The most cost effective way I can help you into a stretch-woven, tensioning swimsuit, is to make one for you in plain black. I use the heaviest available stretch woven fabric, in double layers. This gives you the seamless front panel with thick rubber concealed between the self fabric and lining. You also get bust darts to increase fabric tension across that sixth rib.

Without profiteering, I can do something else, too. For the sheer love of making beautiful things, I have been having stretch-woven dobby weaves milled, especially for Pride, in runs of just 4 or 5 meters.

The ability to weave it, means these composite fibres can be made into fabric on dobby looms. Those are the looms used to make fabric with all manner of colours and textures that aren't printed, but are integral to the actual weave.

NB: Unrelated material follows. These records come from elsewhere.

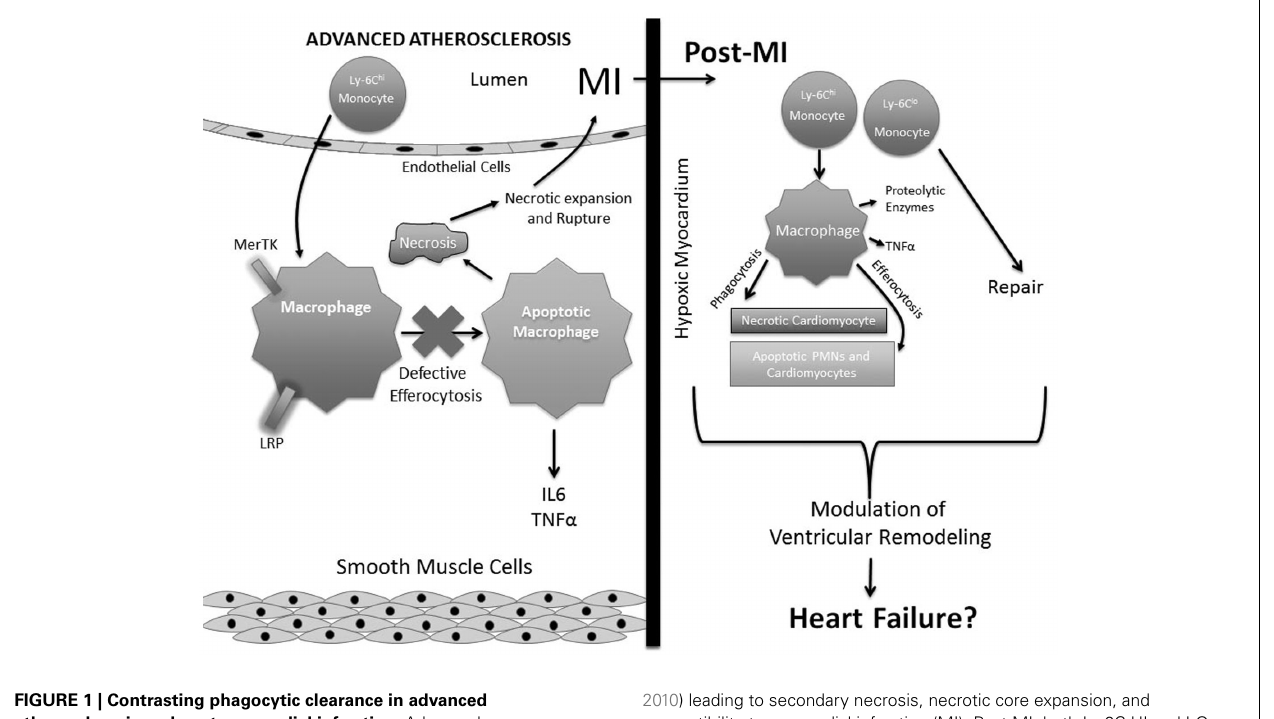
FIGURE 1 | Contrasting phagocytic clearance in advanced atherosclerosis and post myocardial infarction. Advanced atherosclerosis is characterized by recruitment of Ly-6C-HI monocytes that differentiate into macrophages. Macrophage apoptotic cell receptors, such as MerTK and LRP promote efferocytosis. However, in the inflammatory setting of mature atheromata, efferocytosis becomes defective (seeTabas,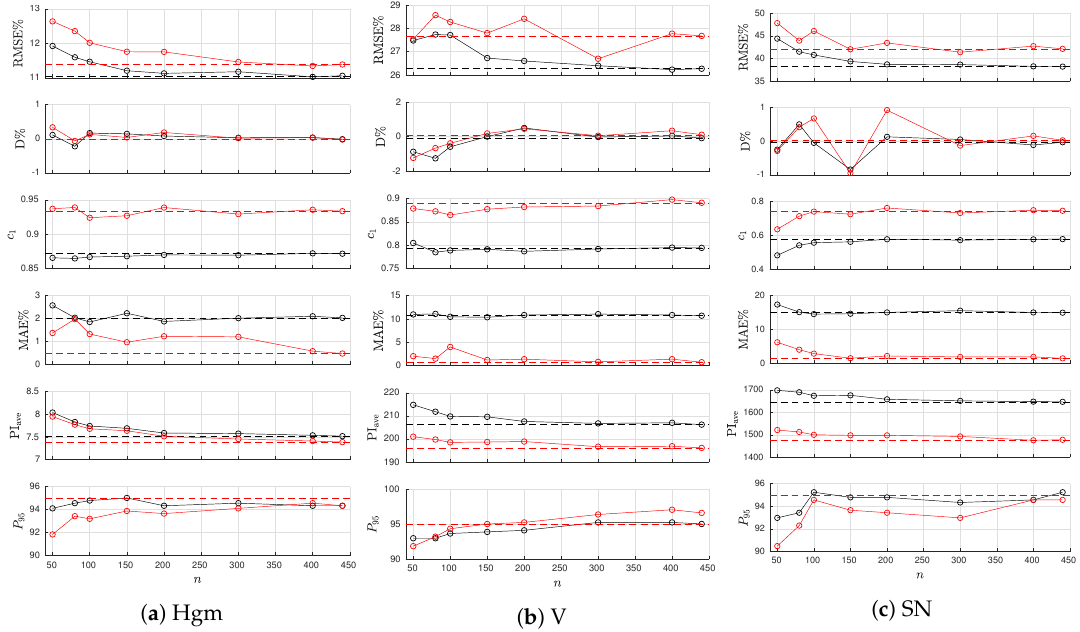
Figure 9. Results of raw predictions (black), corrected predictions (red) with baseline results from large training set LOPO (dashed lines) as function of training set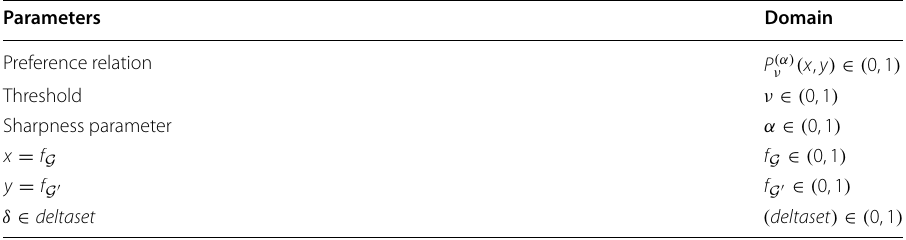
Table 2 The range of the parameters values in the preference relation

Since the stretch properties are virtually the same with a dobby as the thick woven fabric I use for plain swimsuits, I can marry exclusive fashion fabric to black fabric as lining, to make you a tensioning swimsuit you will never see someone else wearing.
Final words.
I get hate mail and "cancelling" when I offer women advice about swimwear, but I only need one woman to thank me (and my wife has already) to stick my neck out like this again. It's not as though I'm blind to the sensitivities and outright despair surrounding these issues. The reason people get triggered, is it sucks getting older. It sucks knowing people might think you're less vital or sexy. But there are ways to view ageing that make it a game you can win at.
The first step is accepting that you will spend most of your life being older than you would prefer, and that as old as you are now, you're about to get older. No fancy swimsuit can change that.
It won't strip pounds from you either. Just as one of the two queues either side of yours at the supermarket checkouts has a 66.666% chance of moving faster, the odds don't suggest you will spend your life being thinner than you are now. Diet and exercise, by all means, but look on the bright side as well: without a little padding, you would be less likely to swim in the Winter!
The day you stop cutting yourself up about your body's collapse, is the day you can enjoy its real strength. Endurance increases as we get older. We have more past experiences against which to calibrate pleasure and pain in the moment. Our appreciation of everyday joy becomes richer. For most of us, too, rent and bills become less of an issue.
Slip your happy self into a tensioning swimsuit, and I swear you will feel better about your body, right now, than you felt about it in your youth.